Data to process -
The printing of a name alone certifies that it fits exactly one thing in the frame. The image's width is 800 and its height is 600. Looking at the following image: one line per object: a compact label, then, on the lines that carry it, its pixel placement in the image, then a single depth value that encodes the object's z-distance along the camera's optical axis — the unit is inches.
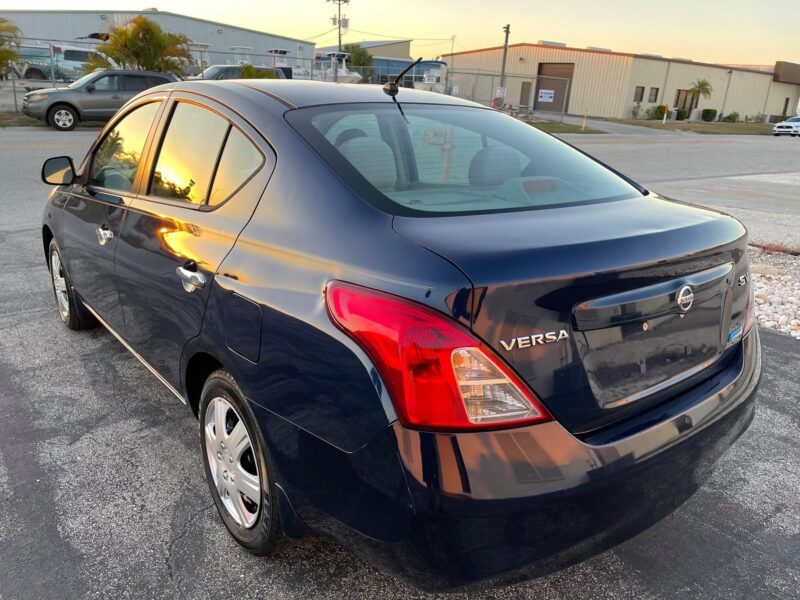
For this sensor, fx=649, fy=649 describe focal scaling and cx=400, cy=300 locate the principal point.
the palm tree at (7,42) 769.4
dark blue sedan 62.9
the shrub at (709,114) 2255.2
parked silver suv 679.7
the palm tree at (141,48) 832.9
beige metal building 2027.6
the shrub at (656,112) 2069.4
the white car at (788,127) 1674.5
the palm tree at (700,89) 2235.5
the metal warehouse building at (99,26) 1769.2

* * *

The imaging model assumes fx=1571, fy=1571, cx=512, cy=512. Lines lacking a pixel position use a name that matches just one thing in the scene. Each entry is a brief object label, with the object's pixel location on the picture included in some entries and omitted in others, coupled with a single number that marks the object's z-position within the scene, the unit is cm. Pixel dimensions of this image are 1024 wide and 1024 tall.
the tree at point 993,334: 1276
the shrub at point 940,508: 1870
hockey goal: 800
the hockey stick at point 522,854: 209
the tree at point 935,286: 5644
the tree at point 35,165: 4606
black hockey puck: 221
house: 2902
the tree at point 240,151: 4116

Exercise description - Only the lines above from the line containing "the white car at (788,127) 1674.5" through the line containing "the metal warehouse" should be retyped, exactly and with both ends included.

Result of the task -
the white car at (788,127) 1674.5
the palm tree at (700,89) 2235.5
the metal warehouse building at (99,26) 1769.2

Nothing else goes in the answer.